Assignment:
Using the fashion blog excerpt, please state the price of the tandem bike in the Comptoir Des Cotonniers range.

So you see, people may try and convince you that the North-South divide is about politics, industry and the living wage, but as I think I have proved, it is not. It is clearly about sartorial differences, perhaps originally caused by some of these aforementioned things, but that are now defining cultural trends of the individual regions. The North = revealing, uniformity and glamour. The South = layering, variation and understatement. As someone who has embraced the two ways of living/dressing I can honestly say both are equally fabulous and equally unfathomable to the opposite regional onlooker. That’s what makes each of them great and worth celebrating rather than berating.

Edith

14
May
08

Remember the Chanel Bicycle…? Oh, and summer scarves.

Oh how the Chanel bike made me want to cycle. I considered selling a family member into the slave trade to purchase said bike (I won’t disclose which person from my family because that would be in bad taste). I planned whole outfits around the great love affair this bicycle and I were going to star in. Alas though, it was not to be and I locked my feelings into a tiny box and shoved them under the bed, never to be seen or heard of again. Or so I thought, until this…

Comptoir Des Cotonniers are launching their own bicycle range this summer! And it is even better than Chanel‘s because it includes a tandem bike (£1284). My dreams are suddenly being resurrected, only this time I’m taking the fella with me and my cat Dave in the basket. ROAD TRIP!

This of course means I now need to purchase the season’s much appraised accessory ‘the summer scarf‘. What biking outfit would be complete without it? I’ve been holding out so far, but I can picture it vividly, billowing in the breeze majestically while we pedal down a lavender scented country road. Orrrr, it smacking the fella in the face repeatedly while drivers *shake* their fists in anger at us on Oxford Street. Both options work for me, and mean no end to my summer fun. If I can hold out till payday, I am hankering for this one from Hermes *dribble*, although realistically it will be a trip to All Saints (I know, I know, but their accessories are really rather good these days) for this one.

So there you have it, summer scarves and tandem bikes, 2008 summer must-haves.

Edith

01
May
08

The rise of the geeky, salsa dancing man

Yes – It has finally happened.

“What?!” I hear you cry! The modern man’s wardrobe has expanded outside the realms of the traditional for the first time since the 1800s.

“What is this absurdity of which you speak?!” I hear you exclaim! Brace yourself, for the rise of the – wait for it, waaaaaaait for it… t-shirts and trousers!

“You’re crazy” I see you mouth! But no, I’m not. You see these aren’t just any t-shirts and trousers. No Sir! The t-shirts are revealing and cut low and the trousers are ankle-skimming (not crops you understand, regular trousers that are just a bit to short). The kind made famous by the legendary Thom Browne.

“Utter tosh! This isn’t womens fashion!” I hear you shout! But yes, it’s true. These ‘trends’ witnessed upon the catwalks for the past few seasons, on the odd lanky teenager during a growth spurt and the occasional berated celebrity have now made it to the doors of the mass market.

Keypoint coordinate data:
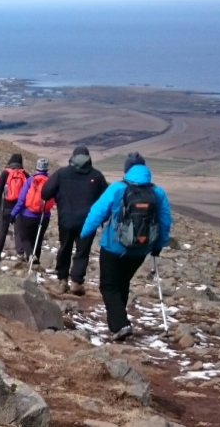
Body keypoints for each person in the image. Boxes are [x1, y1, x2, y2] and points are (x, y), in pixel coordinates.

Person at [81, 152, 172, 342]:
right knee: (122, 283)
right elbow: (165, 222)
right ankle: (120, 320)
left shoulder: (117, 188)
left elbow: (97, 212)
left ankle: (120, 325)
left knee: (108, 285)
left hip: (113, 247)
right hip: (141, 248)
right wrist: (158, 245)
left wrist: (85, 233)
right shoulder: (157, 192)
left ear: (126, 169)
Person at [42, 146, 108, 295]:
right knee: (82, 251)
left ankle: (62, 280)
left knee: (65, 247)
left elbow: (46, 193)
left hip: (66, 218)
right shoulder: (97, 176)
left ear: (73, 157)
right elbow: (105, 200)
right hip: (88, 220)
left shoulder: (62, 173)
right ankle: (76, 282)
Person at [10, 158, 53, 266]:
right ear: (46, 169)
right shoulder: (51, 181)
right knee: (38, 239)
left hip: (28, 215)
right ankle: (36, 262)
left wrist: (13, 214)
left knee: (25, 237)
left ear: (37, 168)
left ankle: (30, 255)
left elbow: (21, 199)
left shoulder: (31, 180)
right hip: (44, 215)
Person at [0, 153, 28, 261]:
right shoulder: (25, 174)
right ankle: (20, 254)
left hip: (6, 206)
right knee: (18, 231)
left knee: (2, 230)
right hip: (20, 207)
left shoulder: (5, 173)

Answer space:
£1284